11
votes

With the latest Delphi version (Berlin/10.1/24), is the [Ref] attribute really necessary?

I ask this because the online doc says:

Constant parameters may be passed to the function by value or by reference, depending on the specific compiler used. To force the compiler to pass a constant parameter by reference, you can use the [Ref] decorator with the const keyword.

2
That is, const records <= SizeOf(pointer) are passed by value. If you want to ensure that a reference is passed, use the [ref] attribute.LU RD
ok that sounds very sensible, and makes me think I can give up on using the Ref attribute for const record parameters.user3942667

2 Answers

12
votes

It's pretty much as described by the documentation. You'd use [ref] if you had a reason to enforce the argument to be passed by reference. One example that I can think of is for interop. Imagine you are calling an API function that is defined like this:

typedef struct {
    int foo;
} INFO;

int DoStuff(const INFO *lpInfo);

In Pascal you might wish to import it like this:

type
  TInfo = record
    foo: Integer;
  end;

function DoStuff(const Info: TInfo): Integer; cdecl; external libname;

But because TInfo is small, the compiler might choose to pass the structure by value.

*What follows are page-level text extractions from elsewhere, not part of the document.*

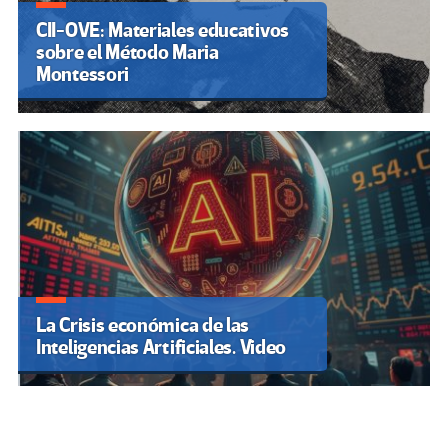
CII-OVE: Materiales educativos
sobre el Método Maria
Montessori
La Crisis económica de las
Inteligencias Artificiales. Video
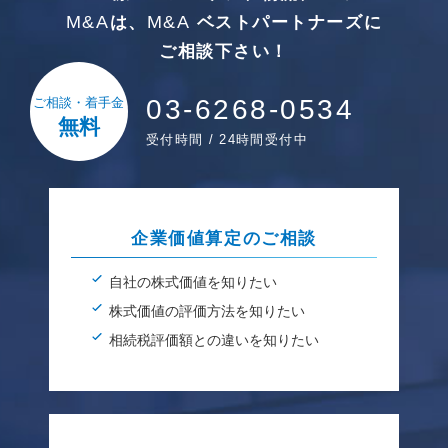
M&A
M&A
は、
ベストパートナーズに
ご相談下さい！
03-6268-0534
ご相談・着手金
無料
受付時間 / 24時間受付中
企業価値算定のご相談
自社の株式価値を知りたい
株式価値の評価方法を知りたい
相続税評価額との違いを知りたい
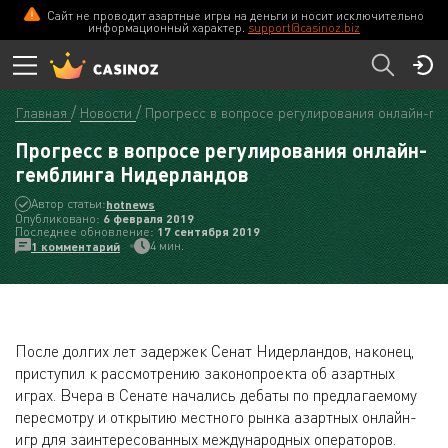
Сайт не проводит азартные игры на деньги и носит исключительно
информационный характер.
support@casinoz.biz
Главная
Новости
Прогресс в вопросе регулирования онлайн-ге
Прогресс в вопросе регулирования онлайн-
гемблинга Нидерландов
Автор статьи:
hotnews
Опубликовано:
6 февраля 2019
Последнее обновление:
17 сентября 2019
4 мин.
1 комментарий
После долгих лет задержек Сенат Нидерландов, наконец,
приступил к рассмотрению законопроекта об азартных
играх. Вчера в Сенате начались дебаты по предлагаемому
пересмотру и открытию местного рынка азартных онлайн-
игр для заинтересованных международных операторов.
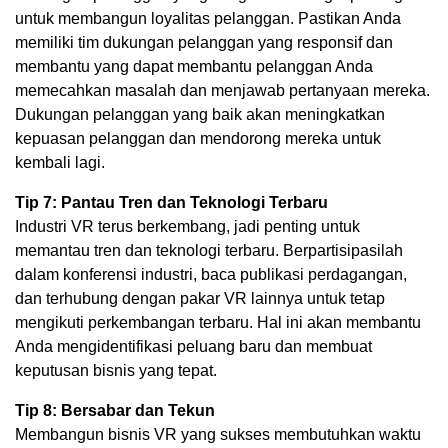
untuk membangun loyalitas pelanggan. Pastikan Anda
memiliki tim dukungan pelanggan yang responsif dan
membantu yang dapat membantu pelanggan Anda
memecahkan masalah dan menjawab pertanyaan mereka.
Dukungan pelanggan yang baik akan meningkatkan
kepuasan pelanggan dan mendorong mereka untuk
kembali lagi.
Tip 7: Pantau Tren dan Teknologi Terbaru
Industri VR terus berkembang, jadi penting untuk
memantau tren dan teknologi terbaru. Berpartisipasilah
dalam konferensi industri, baca publikasi perdagangan,
dan terhubung dengan pakar VR lainnya untuk tetap
mengikuti perkembangan terbaru. Hal ini akan membantu
Anda mengidentifikasi peluang baru dan membuat
keputusan bisnis yang tepat.
Tip 8: Bersabar dan Tekun
Membangun bisnis VR yang sukses membutuhkan waktu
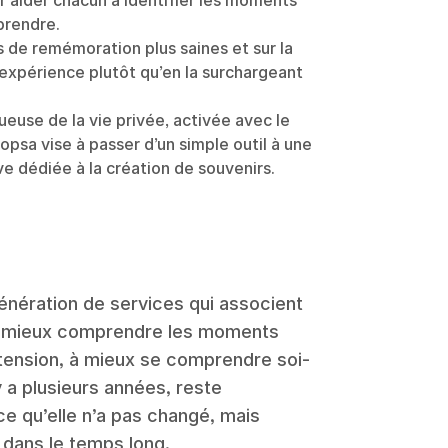
our aider chacun à identifier les moments
prendre.
 de remémoration plus saines et sur la
l’expérience plutôt qu’en la surchargeant
ueuse de la vie privée, activée avec le
psa vise à passer d’un simple outil à une
ve dédiée à la création de souvenirs.
nération de services qui associent
 à mieux comprendre les moments
xtension, à mieux se comprendre soi-
y a plusieurs années, reste
e qu’elle n’a pas changé, mais
t dans le temps long.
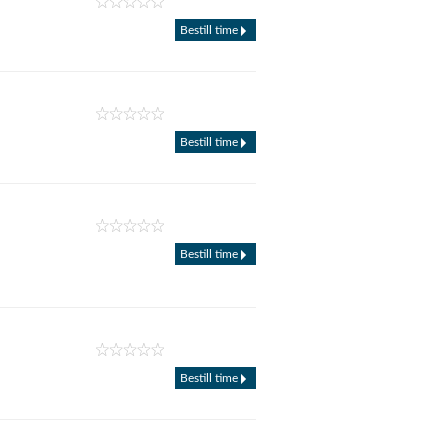
Bestill time
Bestill time
Bestill time
Bestill time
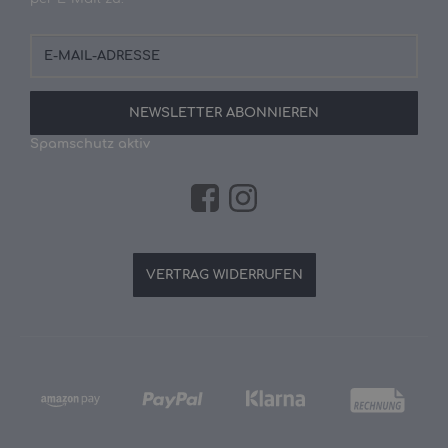
E-
Mail-
Adresse
NEWSLETTER
ABONNIEREN
Spamschutz aktiv
VERTRAG WIDERRUFEN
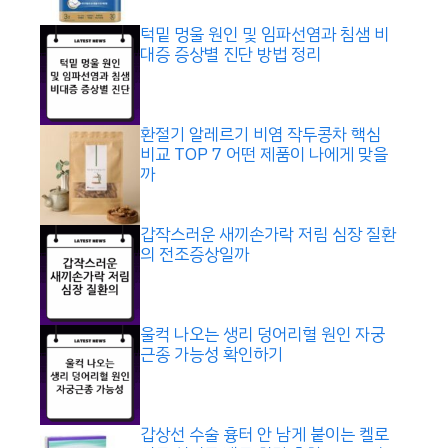
턱밑 멍울 원인 및 임파선염과 침샘 비
대증 증상별 진단 방법 정리
환절기 알레르기 비염 작두콩차 핵심
비교 TOP 7 어떤 제품이 나에게 맞을
까
갑작스러운 새끼손가락 저림 심장 질환
의 전조증상일까
울컥 나오는 생리 덩어리혈 원인 자궁
근종 가능성 확인하기
갑상선 수술 흉터 안 남게 붙이는 켈로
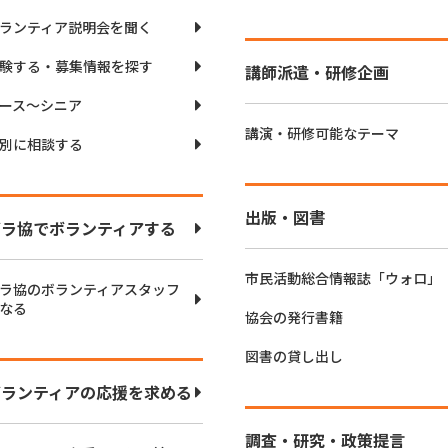
ランティア説明会を聞く
験する・募集情報を探す
講師派遣・研修企画
ース〜シニア
講演・研修可能なテーマ
別に相談する
出版・図書
ボラ協でボランティアする
市民活動総合情報誌「ウォロ」
ラ協のボランティアスタッフ
なる
協会の発行書籍
図書の貸し出し
ボランティアの応援を求める
調査・研究・政策提言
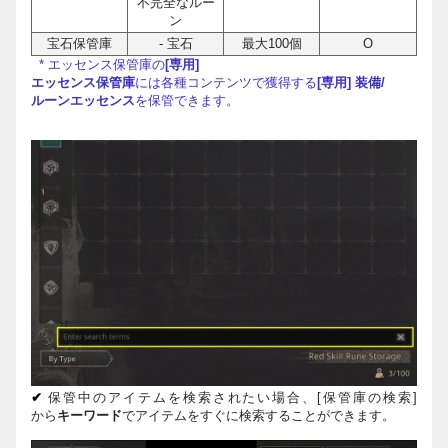
不完全なルー
ン
宝石保管庫
- 宝石
最大100個
O
*
エッセンス保管庫の
[
専用
]
エッセンス保管庫
には各種コンテンツで獲得する
[
専用
]
装備
/
ルーンエッセンス
を保管できます。
✔
保管中のアイテムを
検
索
されたい場合、
[
保管庫の
検
索
]
から
キ
ー
ワ
ー
ド
で
アイテムをすぐに
検
索
することができます
。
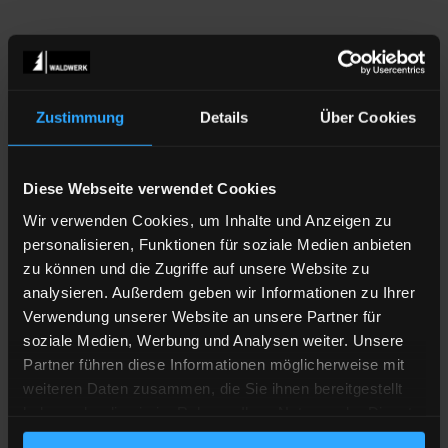
BESCHREIBUNG
Zustimmung
Details
Über Cookies
Designed and printed in the Black Forest
Unsere Das-letzte-Eichhorn-Shirts sind aus hochwertigem
Diese Webseite verwendet Cookies
Single Jersey und werden unter fairen Arbeitsbedingungen
Wir verwenden Cookies, um Inhalte und Anzeigen zu
aus Bio-Baumwolle hergestellt. Eine gute Verarbeitung
personalisieren, Funktionen für soziale Medien anbieten
und Passform sind uns hierbei ebenso wichtig wie eine
zu können und die Zugriffe auf unsere Website zu
möglichst umweltfreundliche Herstellung.
analysieren. Außerdem geben wir Informationen zu Ihrer
Verwendung unserer Website an unsere Partner für
Jedes Das-letzte-Eichhorn- Shirt wird
individuell
für Deine
soziale Medien, Werbung und Analysen weiter. Unsere
Bestellung hier bei uns im Schwarzwald bedruckt, die
Partner führen diese Informationen möglicherweise mit
Siebtransferdrucke
, die wir verwenden kommen von
weiteren Daten zusammen, die Sie ihnen bereitgestellt
einem Hersteller auf der schwäbischen Alb und sind
haben oder die sie im Rahmen Ihrer Nutzung der Dienste
schadstoffgeprüft und nach
Öko-Tex Standard 100
gesammelt haben.
Klasse 1
zertifiziert, das bedeutet vollkommen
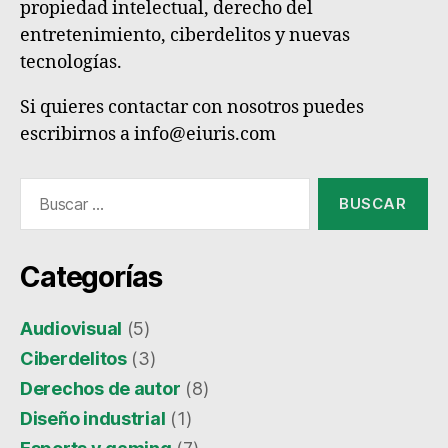
propiedad intelectual, derecho del
entretenimiento, ciberdelitos y nuevas
tecnologías.
Si quieres contactar con nosotros puedes
escribirnos a info@eiuris.com
Buscar:
Categorías
Audiovisual
(5)
Ciberdelitos
(3)
Derechos de autor
(8)
Diseño industrial
(1)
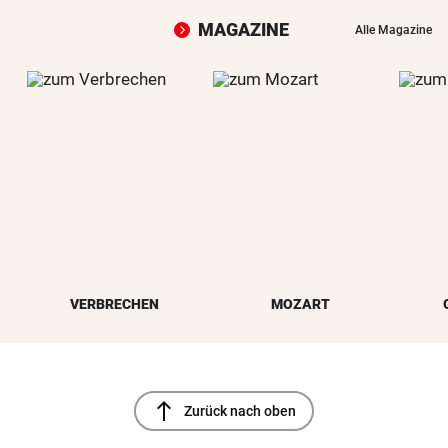
MAGAZINE
Alle Magazine
VERBRECHEN
MOZART
north
Zurück nach oben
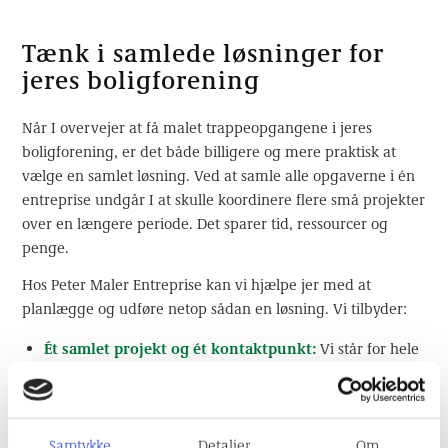
Tænk i samlede løsninger for
jeres boligforening
Når I overvejer at få malet trappeopgangene i jeres
boligforening, er det både billigere og mere praktisk at
vælge en samlet løsning. Ved at samle alle opgaverne i én
entreprise undgår I at skulle koordinere flere små projekter
over en længere periode. Det sparer tid, ressourcer og
penge.
Hos Peter Maler Entreprise kan vi hjælpe jer med at
planlægge og udføre netop sådan en løsning. Vi tilbyder:
Ét samlet projekt og ét kontaktpunkt:
Vi står for hele
opgaven fra start til slut, så I altid ved, hvem der er
ansvarlig.
Skræddersyede løsninger:
Vi tilpasser projektet efter
Samtykke
Detaljer
Om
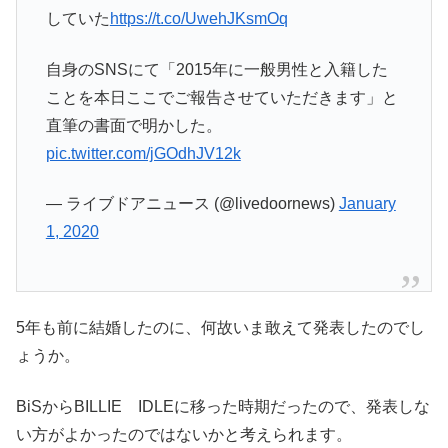
していた
https://t.co/UwehJKsmOq
自身のSNSにて「2015年に一般男性と入籍した
ことを本日ここでご報告させていただきます」と
直筆の書面で明かした。
pic.twitter.com/jGOdhJV12k
— ライブドアニュース (@livedoornews)
January
1, 2020
5年も前に結婚したのに、何故いま敢えて発表したのでし
ょうか。
BiSからBILLIE IDLEに移った時期だったので、発表しな
い方がよかったのではないかと考えられます。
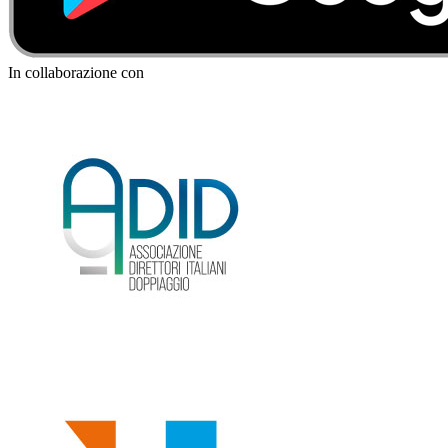
In collaborazione con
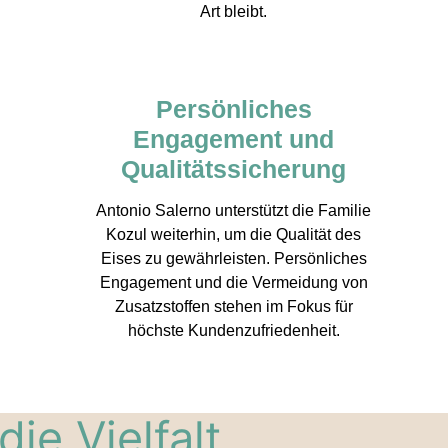
Art bleibt.
Persönliches
Engagement und
Qualitätssicherung
Antonio Salerno unterstützt die Familie
Kozul weiterhin, um die Qualität des
Eises zu gewährleisten. Persönliches
Engagement und die Vermeidung von
Zusatzstoffen stehen im Fokus für
höchste Kundenzufriedenheit.
ie Vielfalt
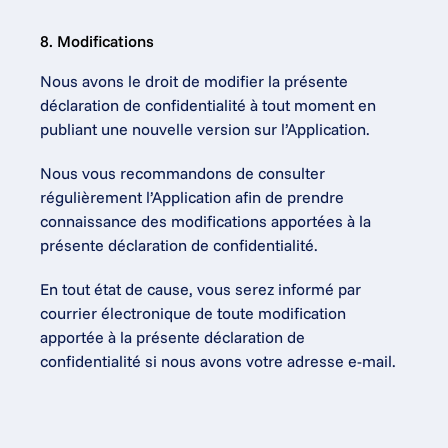
8. Modifications
Nous avons le droit de modifier la présente 
déclaration de confidentialité à tout moment en 
publiant une nouvelle version sur l’Application.
Nous vous recommandons de consulter 
régulièrement l’Application afin de prendre 
connaissance des modifications apportées à la 
présente déclaration de confidentialité.
En tout état de cause, vous serez informé par 
courrier électronique de toute modification 
apportée à la présente déclaration de 
confidentialité si nous avons votre adresse e-mail.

So you can annotate with [ref] to force the compiler to pass the parameter as a reference.

function DoStuff(const [ref] Info: TInfo): Integer; cdecl; external libname;
0
votes

Another example is the new FreeAndNil procedure declaration in Delphi 10.4 in SysUtils.pas, which now finally ensures that only TObject descendants can be used with FreeAndNil. In previous Delphi versions, you could pass anything to this function, even if it didn't make sense.